Work order:
According to the campus newsletter text, on what date did the admin team take part in the Ice Cream Social?

Study text:
↓↓↓
Administrative Scoopers

At the invitation of Nicole Skinner and the Board of Student Activities, the admin team participated in an Ice Cream Social on March 21, 2018. The first day of Spring was sooo windy, we had to bundle up in extra shirts and jackets.

Ice cream social group

Back row, L to R: Brenda Ivelisse, John Richards, Nāwa‘a Napoleon, Carol Hoshiko
Front row, L to R: Brian Furuto, Susan Kazama, me, Aaron Koseki, Joanne Whitaker

Needless to say, we had a great time. The cotton candy and green tea ice cream were the most popular flavors. Who knew!

‘Ohe Kāpala Workshop

Some graduation preparations take a little longer than others. At the May 11 commencement, students in the Kapo‘oloku program will be wearing Kīhei that they have made themselves, including the designs. Kumu Nalu Andrade met with the students to first help them create the ‘ohe kāpala, the tool they will need to imprint the design on the fabric, comparable to the ways in which designs are imprint on Hawaiian kapa.

First the students had to sand the piece of bamboo to make it smooth. Then, Kumu showed them how to carve the design, reminding them that they needed to reverse the design to make it print correctly on their Kīhei.
↑↑↑
Data extract:
↓↓↓
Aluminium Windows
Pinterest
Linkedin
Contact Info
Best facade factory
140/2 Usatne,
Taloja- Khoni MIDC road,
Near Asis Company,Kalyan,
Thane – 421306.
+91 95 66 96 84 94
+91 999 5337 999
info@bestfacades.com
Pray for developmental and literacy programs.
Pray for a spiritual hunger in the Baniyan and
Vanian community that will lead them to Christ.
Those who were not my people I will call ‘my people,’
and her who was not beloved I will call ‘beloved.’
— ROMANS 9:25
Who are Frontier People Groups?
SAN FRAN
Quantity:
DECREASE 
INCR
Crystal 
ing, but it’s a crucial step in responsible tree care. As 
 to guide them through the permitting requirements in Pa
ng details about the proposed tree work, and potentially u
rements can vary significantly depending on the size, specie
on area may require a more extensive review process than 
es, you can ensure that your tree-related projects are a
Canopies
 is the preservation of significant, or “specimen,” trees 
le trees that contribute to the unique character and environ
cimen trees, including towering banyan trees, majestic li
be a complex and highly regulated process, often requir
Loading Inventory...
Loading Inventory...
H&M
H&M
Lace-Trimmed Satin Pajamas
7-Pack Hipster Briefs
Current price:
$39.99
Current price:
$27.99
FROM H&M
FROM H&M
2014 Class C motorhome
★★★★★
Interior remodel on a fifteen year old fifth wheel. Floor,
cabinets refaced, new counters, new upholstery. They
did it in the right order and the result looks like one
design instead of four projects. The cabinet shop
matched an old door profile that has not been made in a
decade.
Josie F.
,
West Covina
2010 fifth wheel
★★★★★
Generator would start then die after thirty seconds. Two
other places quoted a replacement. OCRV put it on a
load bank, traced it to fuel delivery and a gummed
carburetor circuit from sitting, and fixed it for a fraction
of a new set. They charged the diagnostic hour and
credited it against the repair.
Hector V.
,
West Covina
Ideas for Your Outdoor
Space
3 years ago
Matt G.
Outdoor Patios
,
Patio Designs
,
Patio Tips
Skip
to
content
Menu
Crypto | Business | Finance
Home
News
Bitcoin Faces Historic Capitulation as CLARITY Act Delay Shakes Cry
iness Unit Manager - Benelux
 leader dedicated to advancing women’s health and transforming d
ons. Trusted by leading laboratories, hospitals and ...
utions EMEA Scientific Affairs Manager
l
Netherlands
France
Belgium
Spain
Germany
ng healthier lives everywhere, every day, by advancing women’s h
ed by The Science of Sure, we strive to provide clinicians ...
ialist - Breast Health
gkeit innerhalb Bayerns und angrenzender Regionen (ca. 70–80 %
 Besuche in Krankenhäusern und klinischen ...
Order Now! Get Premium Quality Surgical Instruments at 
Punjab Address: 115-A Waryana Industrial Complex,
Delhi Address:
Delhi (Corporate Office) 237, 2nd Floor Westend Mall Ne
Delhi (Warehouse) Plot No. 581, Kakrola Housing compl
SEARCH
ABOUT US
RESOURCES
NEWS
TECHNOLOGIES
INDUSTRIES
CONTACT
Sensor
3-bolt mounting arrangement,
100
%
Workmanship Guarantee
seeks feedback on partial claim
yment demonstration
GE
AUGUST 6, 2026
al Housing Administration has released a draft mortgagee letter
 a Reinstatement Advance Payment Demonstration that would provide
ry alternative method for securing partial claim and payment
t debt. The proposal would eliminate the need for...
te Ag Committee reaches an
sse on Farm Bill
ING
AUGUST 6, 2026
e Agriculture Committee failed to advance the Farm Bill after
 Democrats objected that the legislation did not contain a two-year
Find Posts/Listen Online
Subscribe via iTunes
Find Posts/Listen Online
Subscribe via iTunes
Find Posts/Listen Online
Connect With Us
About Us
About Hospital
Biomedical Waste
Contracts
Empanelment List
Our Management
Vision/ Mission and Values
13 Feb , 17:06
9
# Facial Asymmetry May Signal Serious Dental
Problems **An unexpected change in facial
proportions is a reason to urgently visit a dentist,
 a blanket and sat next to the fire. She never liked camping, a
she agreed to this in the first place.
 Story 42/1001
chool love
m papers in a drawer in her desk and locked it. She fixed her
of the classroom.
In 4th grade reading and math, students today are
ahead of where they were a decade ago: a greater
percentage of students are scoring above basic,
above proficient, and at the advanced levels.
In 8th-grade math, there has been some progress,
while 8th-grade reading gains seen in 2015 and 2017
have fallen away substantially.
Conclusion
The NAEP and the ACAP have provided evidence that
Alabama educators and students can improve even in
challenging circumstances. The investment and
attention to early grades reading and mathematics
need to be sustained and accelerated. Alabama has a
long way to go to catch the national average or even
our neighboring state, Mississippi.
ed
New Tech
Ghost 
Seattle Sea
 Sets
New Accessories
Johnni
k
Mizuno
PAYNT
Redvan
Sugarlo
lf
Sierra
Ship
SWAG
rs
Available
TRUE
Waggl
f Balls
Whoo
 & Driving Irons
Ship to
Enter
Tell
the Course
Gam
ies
↑↑↑
Solution to the problem:
March 21, 2018.